[[ Material supplied, beginning ]]
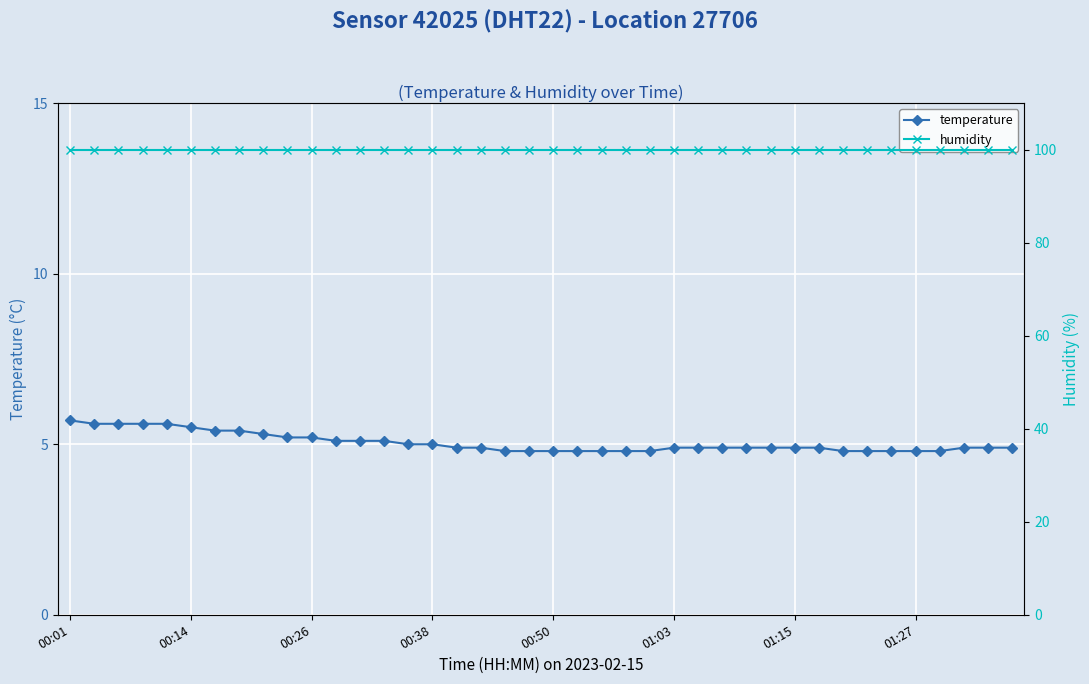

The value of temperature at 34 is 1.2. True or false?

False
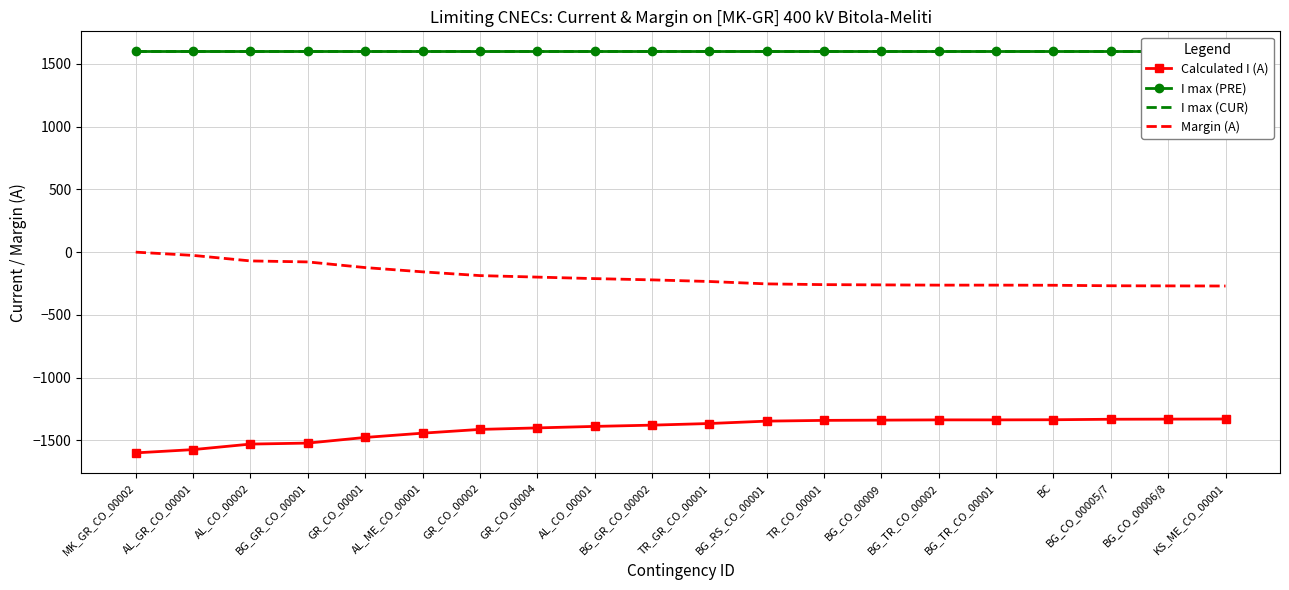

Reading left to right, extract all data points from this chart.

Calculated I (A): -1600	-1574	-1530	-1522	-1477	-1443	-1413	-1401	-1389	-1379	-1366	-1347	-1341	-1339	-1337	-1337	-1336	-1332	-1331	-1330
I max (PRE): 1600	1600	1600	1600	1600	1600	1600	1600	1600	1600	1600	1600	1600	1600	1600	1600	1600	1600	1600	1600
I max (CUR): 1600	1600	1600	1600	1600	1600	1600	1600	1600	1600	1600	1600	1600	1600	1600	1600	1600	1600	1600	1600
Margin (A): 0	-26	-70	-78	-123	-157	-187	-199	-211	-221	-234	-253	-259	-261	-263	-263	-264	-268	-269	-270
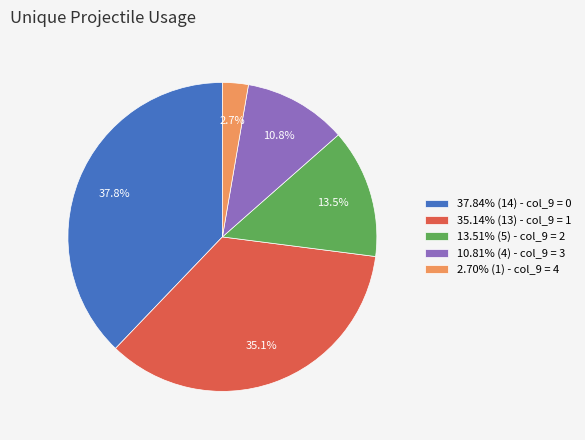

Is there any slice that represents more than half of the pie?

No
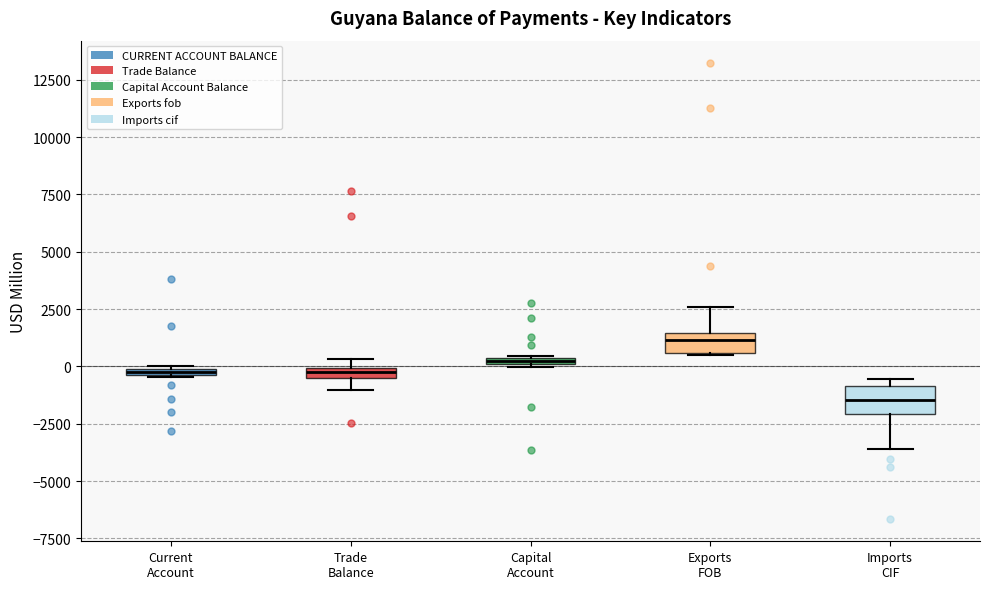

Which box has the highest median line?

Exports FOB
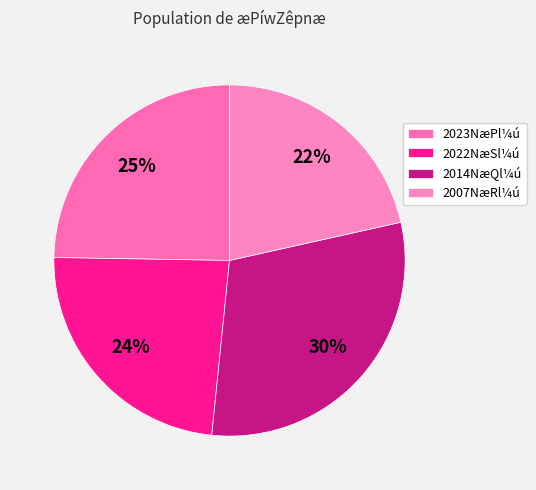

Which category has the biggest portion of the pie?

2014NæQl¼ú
[[ Material supplied, end ]]
▶ **What you need to do**: Reproduce every item above with "pie" replaced by "donut" and nothing else altered. Omit the pictures from your answer.

▶ **Expected answer**:
The value of temperature at 34 is 1.2. True or false?

False

Reading left to right, extract all data points from this chart.

Calculated I (A): -1600	-1574	-1530	-1522	-1477	-1443	-1413	-1401	-1389	-1379	-1366	-1347	-1341	-1339	-1337	-1337	-1336	-1332	-1331	-1330
I max (PRE): 1600	1600	1600	1600	1600	1600	1600	1600	1600	1600	1600	1600	1600	1600	1600	1600	1600	1600	1600	1600
I max (CUR): 1600	1600	1600	1600	1600	1600	1600	1600	1600	1600	1600	1600	1600	1600	1600	1600	1600	1600	1600	1600
Margin (A): 0	-26	-70	-78	-123	-157	-187	-199	-211	-221	-234	-253	-259	-261	-263	-263	-264	-268	-269	-270

Is there any slice that represents more than half of the donut?

No

Which box has the highest median line?

Exports FOB

Which category has the biggest portion of the donut?

2014NæQl¼ú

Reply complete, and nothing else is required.